O caso Iasmin e o crime de não chorar em público

Artigo originalmente publicado no jurinews.com.br em abril de 2018, sobre um crime que chocou o Rio Grande do Norte.

Emanuel de Holanda Grilo, Advogado
há 2 meses

Em Rei Lear, Shakespeare diz que “Nem tampouco sentirão menos as pessoas cuja voz grave não ressoa no vazio”, afirmando haver sentimentos sinceros também naqueles que não os demonstram em público.

A assimilação pelo senso comum do sentindo oposto ao da citação acima revela um dos sintomas da indigência moral de nossos dias, e isso explica o motivo pelo qual a opinião pública comprou com tanta facilidade a infundada afirmação de que a mãe da menina Iasmin teria sido coautora de seu assassínio.

O enredo da tragédia já é do conhecimento de todos os potiguares:

Desaparecida em 28 de março do ano corrente, o corpo da criança foi encontrado quase um mês depois, enterrado em uma construção há poucos metros da casa onde morava com sua família.

A afirmação do assassino, capturado dias após o corpo ter sido encontrado, segundo a qual a mãe da menina teria tido participado do crime, tomada instantaneamente como verdadeira, quase ensejou outra tragédia.

Indômitos, “justiceiros” – entre os quais muito provavelmente se encontravam alguns que negligenciam a criação dos próprios filhos – se reuniram na frente da casa da mãe de Iasmin com o evidente propósito de linchá-la.

Não fosse a exemplar atuação da Polícia Militar, que demoveu os potenciais linchadores de seus propósitos, possivelmente estaríamos lamentando a precipitação daqueles que, tomando por verdadeira uma acusação posteriormente desmentida, atentaram contra a vida da mãe da vítima.

O fato que chama atenção, no entanto, e justifica a citação contida no primeiro parágrafo deste texto, é o juízo de valor sobre a mãe da menina Iasmin, reiteradamente “acusada” nas redes sociais e em comentários de mesas de bar de ser “muito fria”, já que em momento algum apareceu publicamente em prantos.

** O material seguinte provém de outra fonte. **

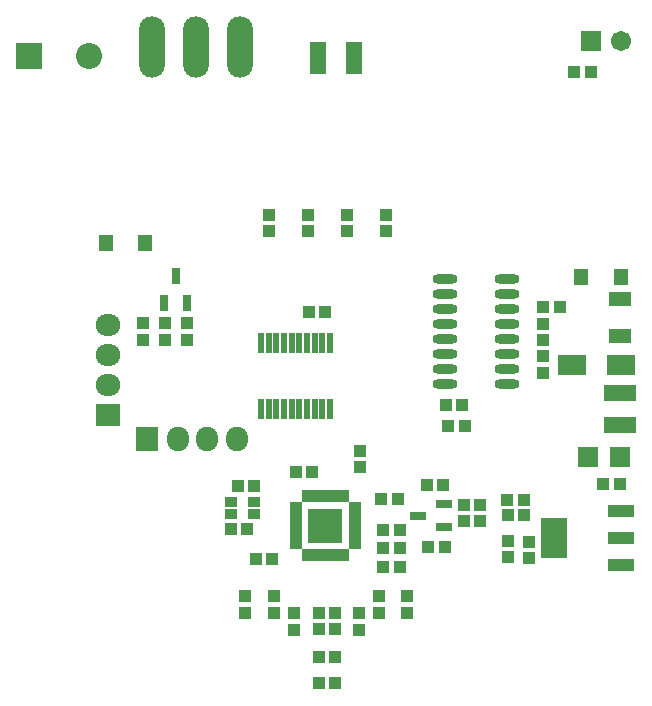
<source format=gts>
G04*
G04 #@! TF.GenerationSoftware,Altium Limited,Altium Designer,21.0.8 (223)*
G04*
G04 Layer_Color=8388736*
%FSTAX24Y24*%
%MOIN*%
G70*
G04*
G04 #@! TF.SameCoordinates,EFB7B91B-664B-4525-AB40-38F40083A00E*
G04*
G04*
G04 #@! TF.FilePolarity,Negative*
G04*
G01*
G75*
%ADD41R,0.0395X0.0434*%
%ADD42R,0.0434X0.0395*%
%ADD43R,0.0907X0.0434*%
%ADD44R,0.0907X0.1340*%
%ADD45R,0.1104X0.0552*%
%ADD46R,0.0671X0.0710*%
%ADD47R,0.0946X0.0671*%
%ADD48R,0.0769X0.0513*%
%ADD49R,0.0474X0.0552*%
%ADD50R,0.0552X0.1064*%
%ADD51O,0.0867X0.2049*%
%ADD52R,0.0198X0.0690*%
%ADD53R,0.0200X0.0405*%
%ADD54R,0.0405X0.0200*%
%ADD55R,0.1143X0.1143*%
%ADD56O,0.0828X0.0316*%
%ADD57R,0.0533X0.0316*%
%ADD58R,0.0389X0.0370*%
%ADD59R,0.0316X0.0533*%
%ADD60O,0.0730X0.0830*%
%ADD61R,0.0730X0.0830*%
%ADD62C,0.0867*%
%ADD63R,0.0867X0.0867*%
%ADD64O,0.0830X0.0730*%
%ADD65R,0.0830X0.0730*%
%ADD66C,0.0671*%
%ADD67R,0.0671X0.0671*%
D41*
X029562Y034627D02*
D03*
X029011D02*
D03*
X031626Y03148D02*
D03*
X031075D02*
D03*
X03163Y030965D02*
D03*
X031079D02*
D03*
X034274Y031993D02*
D03*
X034825D02*
D03*
X024443Y037733D02*
D03*
X024994D02*
D03*
X033858Y045748D02*
D03*
X033307D02*
D03*
X02748Y029854D02*
D03*
X026929D02*
D03*
X029098Y033932D02*
D03*
X029649D02*
D03*
X032821Y037901D02*
D03*
X032269D02*
D03*
X028429Y029898D02*
D03*
X02898D02*
D03*
X02185Y030499D02*
D03*
X022402D02*
D03*
X022085Y031929D02*
D03*
X022637D02*
D03*
X028376Y031981D02*
D03*
X028927D02*
D03*
X027425Y031504D02*
D03*
X026874D02*
D03*
X026929Y030481D02*
D03*
X02748D02*
D03*
X027484Y02922D02*
D03*
X026933D02*
D03*
X024791Y025381D02*
D03*
X025342D02*
D03*
X024791Y026248D02*
D03*
X025342D02*
D03*
X024571Y032402D02*
D03*
X02402D02*
D03*
X022685Y029516D02*
D03*
X023236D02*
D03*
D42*
X02615Y033118D02*
D03*
Y032567D02*
D03*
X031082Y029562D02*
D03*
Y030113D02*
D03*
X031783Y029528D02*
D03*
Y030079D02*
D03*
X024429Y040978D02*
D03*
Y040427D02*
D03*
X023126D02*
D03*
Y040978D02*
D03*
X027035Y040427D02*
D03*
Y040978D02*
D03*
X025732D02*
D03*
Y040427D02*
D03*
X032269Y036264D02*
D03*
Y035713D02*
D03*
Y0368D02*
D03*
Y037352D02*
D03*
X018913Y036815D02*
D03*
Y037366D02*
D03*
X029626Y030755D02*
D03*
Y031306D02*
D03*
X030166D02*
D03*
Y030755D02*
D03*
X026795Y027704D02*
D03*
Y028255D02*
D03*
X02772Y027705D02*
D03*
Y028256D02*
D03*
X026115Y027153D02*
D03*
Y027704D02*
D03*
X025319Y027705D02*
D03*
Y027154D02*
D03*
X024776Y027705D02*
D03*
Y027154D02*
D03*
X023945Y027153D02*
D03*
Y027704D02*
D03*
X023289D02*
D03*
Y028256D02*
D03*
X022335Y028256D02*
D03*
Y027705D02*
D03*
X019657Y036811D02*
D03*
Y037362D02*
D03*
X020398Y036819D02*
D03*
Y03737D02*
D03*
D43*
X034872Y029294D02*
D03*
Y0302D02*
D03*
Y031105D02*
D03*
D44*
X032628Y0302D02*
D03*
D45*
X03482Y033981D02*
D03*
Y035044D02*
D03*
D46*
X03375Y032894D02*
D03*
X034813D02*
D03*
D47*
X034862Y035961D02*
D03*
X033209D02*
D03*
D48*
X034836Y038171D02*
D03*
Y036951D02*
D03*
D49*
X034843Y038916D02*
D03*
X033542D02*
D03*
X017691Y040043D02*
D03*
X018991D02*
D03*
D50*
X024764Y046203D02*
D03*
X025945D02*
D03*
D51*
X022173Y046557D02*
D03*
X020693D02*
D03*
X019213D02*
D03*
D52*
X025162Y036718D02*
D03*
X024906D02*
D03*
X02465D02*
D03*
X024395D02*
D03*
X024139D02*
D03*
X023883D02*
D03*
X023627D02*
D03*
X023371D02*
D03*
X023115D02*
D03*
X022859D02*
D03*
Y034513D02*
D03*
X023115D02*
D03*
X023371D02*
D03*
X023627D02*
D03*
X023883D02*
D03*
X024139D02*
D03*
X024395D02*
D03*
X02465D02*
D03*
X024906D02*
D03*
X025162D02*
D03*
D53*
X024311Y029634D02*
D03*
X024507D02*
D03*
X024704D02*
D03*
X024901D02*
D03*
X025098D02*
D03*
X025295D02*
D03*
X025491D02*
D03*
X025688D02*
D03*
Y031602D02*
D03*
X025491D02*
D03*
X025295D02*
D03*
X025098D02*
D03*
X024901D02*
D03*
X024704D02*
D03*
X024507D02*
D03*
X024311D02*
D03*
D54*
X025984Y029929D02*
D03*
Y030126D02*
D03*
Y030323D02*
D03*
Y03052D02*
D03*
Y030716D02*
D03*
Y030913D02*
D03*
Y03111D02*
D03*
Y031307D02*
D03*
X024015D02*
D03*
Y03111D02*
D03*
Y030913D02*
D03*
Y030716D02*
D03*
Y03052D02*
D03*
Y030323D02*
D03*
Y030126D02*
D03*
Y029929D02*
D03*
D55*
X025Y030619D02*
D03*
D56*
X029006Y038826D02*
D03*
Y038326D02*
D03*
Y037826D02*
D03*
Y037326D02*
D03*
Y036826D02*
D03*
Y036326D02*
D03*
Y035826D02*
D03*
Y035326D02*
D03*
X031053Y038826D02*
D03*
Y038326D02*
D03*
Y037826D02*
D03*
Y037326D02*
D03*
Y036826D02*
D03*
Y036326D02*
D03*
Y035826D02*
D03*
Y035326D02*
D03*
D57*
X028968Y030572D02*
D03*
Y03132D02*
D03*
X028082Y030946D02*
D03*
D58*
X022627Y031011D02*
D03*
X021859D02*
D03*
Y031405D02*
D03*
X022627D02*
D03*
D59*
X019642Y038045D02*
D03*
X02039D02*
D03*
X020016Y038931D02*
D03*
D60*
X022071Y033488D02*
D03*
X020081D02*
D03*
X021061D02*
D03*
D61*
X019071D02*
D03*
D62*
X01711Y046285D02*
D03*
D63*
X01511D02*
D03*
D64*
X017748Y037305D02*
D03*
Y035315D02*
D03*
Y036295D02*
D03*
D65*
Y034305D02*
D03*
D66*
X034843Y046772D02*
D03*
D67*
X033843D02*
D03*
M02*

</source>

O que, há algumas décadas, seria tomado como sinal de comedimento e força foi interpretado desde o início como evidência de que algo não estava certo com a mãe da vítima.

O estranhamento gerado pela discrição da mãe da menina, como se Shakespeare estivesse errado e não houvesse sentimento algum naquele “cuja voz grave não ressoa no vazio”, preparou o terreno para que levianas acusações fossem proferidas contra sua pessoa.

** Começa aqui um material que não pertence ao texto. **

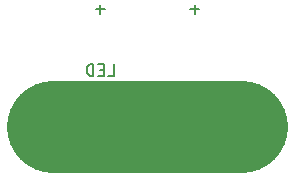
<source format=gbo>
%TF.GenerationSoftware,KiCad,Pcbnew,4.0.5-e0-6337~49~ubuntu16.04.1*%
%TF.CreationDate,2017-01-13T08:04:38-08:00*%
%TF.ProjectId,2x3-LED-TH-2.54mm-Pitch-Magnet,3278332D4C45442D54482D322E35346D,1.0*%
%TF.FileFunction,Legend,Bot*%
%FSLAX46Y46*%
G04 Gerber Fmt 4.6, Leading zero omitted, Abs format (unit mm)*
G04 Created by KiCad (PCBNEW 4.0.5-e0-6337~49~ubuntu16.04.1) date Fri Jan 13 08:04:38 2017*
%MOMM*%
%LPD*%
G01*
G04 APERTURE LIST*
%ADD10C,0.350000*%
%ADD11C,7.800000*%
%ADD12C,0.150000*%
G04 APERTURE END LIST*
D10*
D11*
X133098000Y-100457000D02*
X149098000Y-100457000D01*
D12*
X137739357Y-96146881D02*
X138215548Y-96146881D01*
X138215548Y-95146881D01*
X137406024Y-95623071D02*
X137072690Y-95623071D01*
X136929833Y-96146881D02*
X137406024Y-96146881D01*
X137406024Y-95146881D01*
X136929833Y-95146881D01*
X136501262Y-96146881D02*
X136501262Y-95146881D01*
X136263167Y-95146881D01*
X136120309Y-95194500D01*
X136025071Y-95289738D01*
X135977452Y-95384976D01*
X135929833Y-95575452D01*
X135929833Y-95718310D01*
X135977452Y-95908786D01*
X136025071Y-96004024D01*
X136120309Y-96099262D01*
X136263167Y-96146881D01*
X136501262Y-96146881D01*
X145478952Y-90528429D02*
X144717047Y-90528429D01*
X145097999Y-90909381D02*
X145097999Y-90147476D01*
X137478952Y-90528429D02*
X136717047Y-90528429D01*
X137097999Y-90909381D02*
X137097999Y-90147476D01*
M02*

</source>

Isso tudo pelo fato da mulher ter contido o pranto em público, como se as lágrimas fossem sinônimo de inocência e vice-versa, critério que, caso fosse verdadeiro, teria revelado, por exemplo, a inocência de Suzane Von Richtoffen, aparentemente sempre tão abatida e comovida com a morte dos pais ao aparecer no noticiário.

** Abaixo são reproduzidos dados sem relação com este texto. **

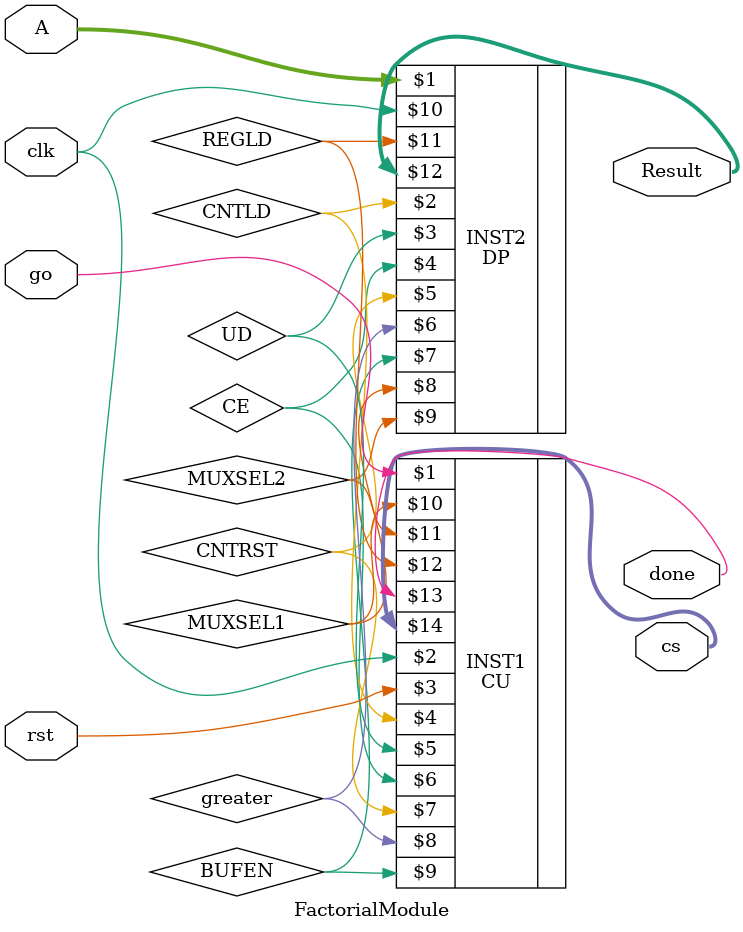
<source format=v>
`timescale 1ns / 1ps
module FactorialModule(go,clk,rst,A,Result,done,cs);

wire CNTLD,UD,CE,CNTRST,greater,BUFEN,MUXSEL1,MUXSEL2,REGLD;
input go,clk,rst;
input [3:0] A;
output done;
output [31:0] Result;
output [2:0] cs;



CU INST1(go,clk,rst,CNTLD,UD,CE,CNTRST,greater,BUFEN,MUXSEL1,MUXSEL2,REGLD,done,cs);
DP INST2(A,CNTLD,UD,CE,CNTRST,greater,BUFEN,MUXSEL1,MUXSEL2,clk,REGLD,Result);

endmodule

</source>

Dona Ingrid, mãe da menina Iasmin, sentiu na pele o que Mersault, em “O estrangeiro” sentiu ao ser acusado de ter “sepultado a mãe com o coração de um criminoso”, haja vista não ter chorado no velório daquela que o deu a luz.

Funesto sintoma do mal moral que acomete a sociedade é esse que enxerga a dor contida e silenciosa quase como um crime. Não basta sofrer, tem que expor o sofrimento publicamente.

Os recentes episódios que ilustram o caso mencionado demonstram que, infelizmente, não só as vítimas dos criminosos que morrem, mas o próprio bom senso falece todos os dias.